Помню, как Саша, придя, как обычно, первым, сидел на корточках перед полками в техническом отделе, где и стояли все наши латины и греки. Он копался там уже минут пятнадцать, когда с мороза в магазин влетел Серёжа и с разбегу бросился за прилавок. Он тут же начал шарить по любимым полкам, но все-таки успел поздороваться и с нами, и с Сашей. Саша сказал ему:
– Сережа, я вот тут нашёл и оставил тебе книгу… – и он назвал какого-то автора. – Я подумал, что тебе это будет интересно.
– Спасибо, Саша, – ответил Серёжа своим высоким голосом, – Ты знаешь, мне этот автор чрезвычайно антипатичен, но я возьму её. Я тебе очень благодарен.
«Антипатичен»! Ну и выковырил словечко! К тому времени Серёжа был уже знаменит, потому что получил премию Ленинского комсомола за работу о Плутархе, и всем было ясно, что это восходящая звезда. Саша вовсе не был знаменит, но, по-моему, не завидовал другу. Он был уже семейным человеком, имел двоих детей, а вот у Серёжи тогда ещё семьи не было. И неизвестно, кто из них двоих тогда уверенней чувствовал себя в этой жизни. Об истории женитьбы Серёжи Аверинцева мне рассказал Стасик Дж-в, речь о котором ещё впереди. А Серёжа насмешил меня однажды рассказом о том, как его послали на какой-то симпозиум в Грецию. Дело в том, что жил он не в гостинице, а на квартире у какой-то хозяйки. Так вот, он пытался говорить с ней по-древнегречески, но она ровным счётом ничего не понимала. Ну, а на новогреческом Серёжа говорить не умел.

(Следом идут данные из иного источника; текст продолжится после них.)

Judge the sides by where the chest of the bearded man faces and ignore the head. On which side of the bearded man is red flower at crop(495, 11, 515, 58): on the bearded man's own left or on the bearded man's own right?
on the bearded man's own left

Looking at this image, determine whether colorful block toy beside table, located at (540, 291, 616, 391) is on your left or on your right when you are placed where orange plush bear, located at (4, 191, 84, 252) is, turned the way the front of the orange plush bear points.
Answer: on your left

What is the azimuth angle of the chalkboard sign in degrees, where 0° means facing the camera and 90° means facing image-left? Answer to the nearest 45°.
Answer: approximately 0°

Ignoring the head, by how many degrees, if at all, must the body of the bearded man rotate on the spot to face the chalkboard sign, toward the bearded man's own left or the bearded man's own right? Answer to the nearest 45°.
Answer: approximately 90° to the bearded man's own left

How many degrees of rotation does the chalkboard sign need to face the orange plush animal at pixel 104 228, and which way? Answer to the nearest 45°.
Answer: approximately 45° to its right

И Саша, и Серёжа допускались нами в товароведку, но я не очень любила, когда Серёжа путал наши книги да ещё норовил уронить ящик с нашими штампами. Ящик был грязный, штампы перемазаны фиолетовой тушью, на полу оставались размазанные следы. Сережа извинялся, пытался собрать эти проклятые штампы, я тихо чертыхалась про себя, а потом долго и занудно собирала и складывала эту грязь обратно в ящик. От Серёжиных больших ботинок по линолеуму расплывались грязные следы.
Ну, а Саша прибегал и деловито спрашивал безнадёжным тоном:
– Таня, ничего новенького для меня не было?